● **Aim**:
Reproduce the naming lines of every record below word for word, leaving out the pictures.

● **Stored entries**:
* * * * * * * * *

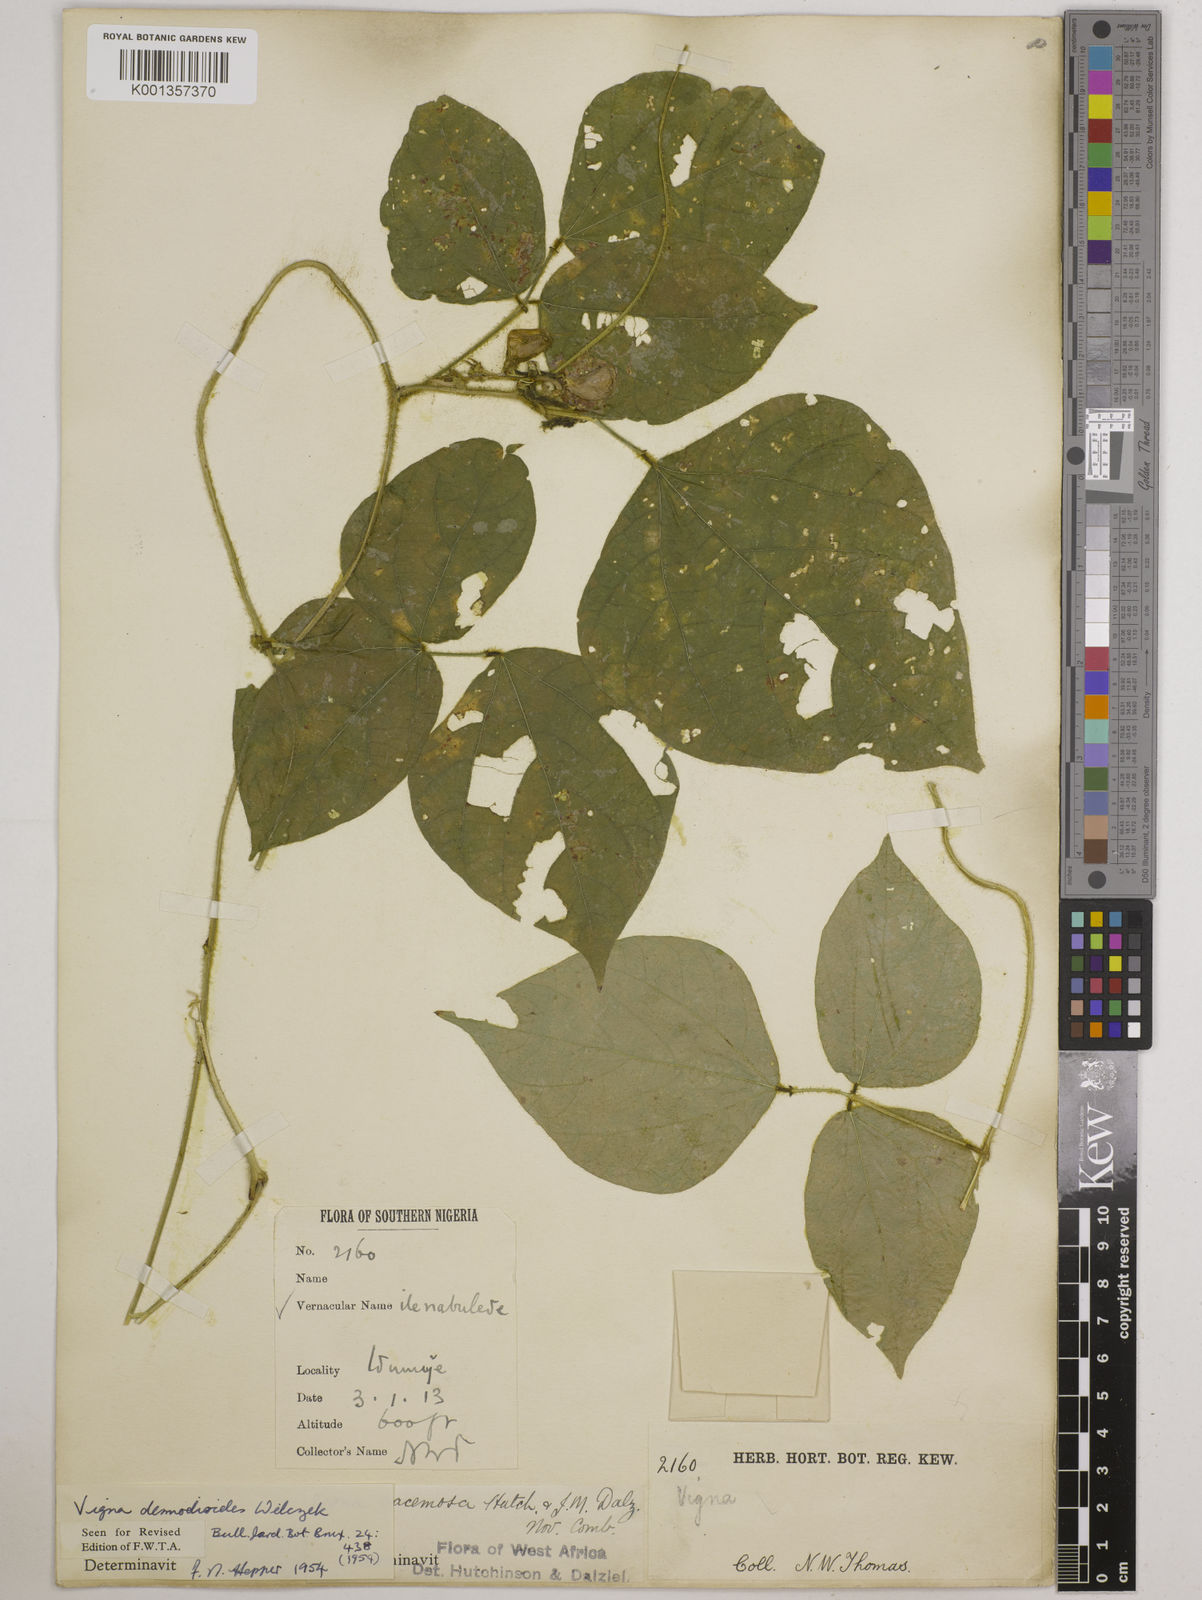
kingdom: Plantae
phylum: Tracheophyta
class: Magnoliopsida
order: Fabales
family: Fabaceae
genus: Vigna
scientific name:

* * * * * * * * *

● **Output**:
kingdom: Plantae
phylum: Tracheophyta
class: Magnoliopsida
order: Fabales
family: Fabaceae
genus: Vigna
scientific name:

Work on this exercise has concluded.